Quais as principais memórias que você guarda de todos esse anos de Galpão? Alguma história em especial?

A gente estava montando o cenário, no interior de Minas, e chegou um casal, gente com aquele pezão, que só calça sandália para ir na cidade, gente de roça mesmo. Ele chegou e falou assim: "É circo?" Falamos "não, é teatro de rua". "E demora?" Dissemos que ia demorar umas duas horas. Aí ele falou com a mulher "é pouco, né? É uma e mais outra". Sentaram na calçada e ficaram esperando.

Quando a gente começou a fazer o espetáculo, mas a mulher ria, a mulher chorava. O homem também, eles adoraram. Quando acabou eles falaram: "Nossa, ocês são pouco, mas são muita atração". Eles amaram.

Nessas andanças do Galpão, algum lugar te marcou?

Estávamos fazendo turnê pelo rio São Francisco. Quando chegamos em São Romão (MG), eu fiquei deslumbrada. É uma cidade linda, toda cheia de árvore. Tem um pé de mais de 400 anos, um pé de... Daquela fruta azedinha... Como é que é? Carambola? Não.

Romã? Jaboticaba?

Não. Uma que trava na boca. É uma delícia, menino. Eu vou lembrar e te falo. Enfim, nós chegamos lá e era festa do Divino. Uma lindeza, as menininhas vestidas de anjo. Ficamos loucos com São Romão.

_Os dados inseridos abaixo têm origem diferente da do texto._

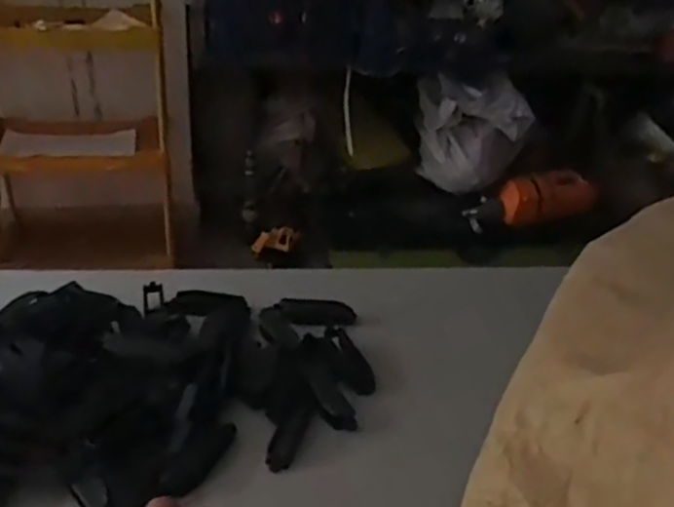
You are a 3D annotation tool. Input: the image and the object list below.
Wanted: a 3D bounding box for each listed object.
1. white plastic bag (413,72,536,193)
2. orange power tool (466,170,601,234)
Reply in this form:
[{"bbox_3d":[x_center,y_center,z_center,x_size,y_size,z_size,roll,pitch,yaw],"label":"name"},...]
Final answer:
[{"bbox_3d":[0.347,-0.302,1.797,0.277,0.258,0.097,-1,30,-8],"label":"white plastic bag"},{"bbox_3d":[0.499,-0.138,1.790,0.345,0.112,0.084,-10,32,-22],"label":"orange power tool"}]

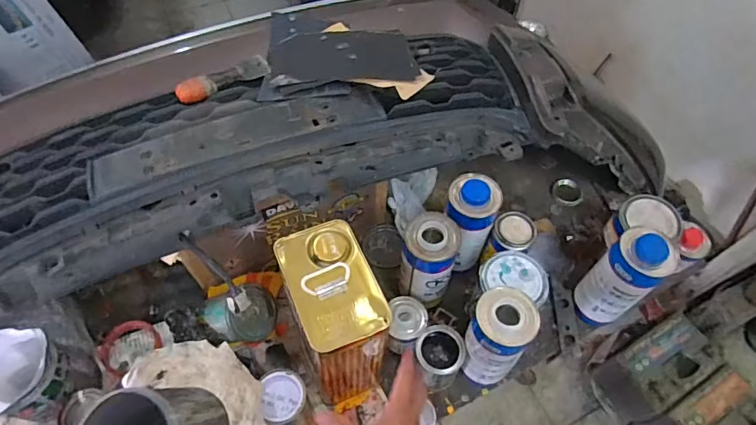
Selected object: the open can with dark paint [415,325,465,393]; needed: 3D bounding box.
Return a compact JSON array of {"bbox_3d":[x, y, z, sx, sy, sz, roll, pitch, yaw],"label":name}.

Na hora do espetáculo, a cidade inteira estava assistindo. Ficaram "honradíssimos". Isso é o que eu acho que é importante: você se comunicar com as pessoas do lugar.

Daniel Bianchini/Divulgação
A atriz Teuda Bara em cena da peça
Teuda em "Doida", peça inspirada em Drummond na qual a atriz contracenava com o filho Admar

A longevidade do Galpão é algo incomum no Brasil. Na sua opinião, porque vocês conseguiram seguir por tanto tempo?

Nós somos um grupo que não tem diretor. Não está na mão de uma pessoa decidir o que vai e o que não vai fazer, quem fica, quem não fica. É tudo uma coisa de decisões nossas. O que no início parecia um defeito, um grupo que não tinha diretor, foi uma sorte. Porque a gente se dirigiu, a gente decidia "vamos trabalhar com essa pessoa". A gente muda a linguagem. Eu acho que isso vai nos alimentando a seguir para frente.

Como está sendo a experiência com Paulo Gustavo?

Maravilhosa. Ele merece esse público que ele tem. Um companheiro ótimo de cena.

Você acha que deixa um legado para artistas mais novos?

Eu acho que fica um legado de "não tenha medo, vá fazer teatro". Não importa se você é gorda, se você é velha.

Como vê o futuro do Galpão?

Fazendo teatro (risos). Ocupando as praças.

Teuda, muitíssimo obrigado pela entrevista. Foi um prazer

De nada, qualquer dúvida que você... TAMARINDO! Lembrei a árvore. Azedinha, é uma delícia.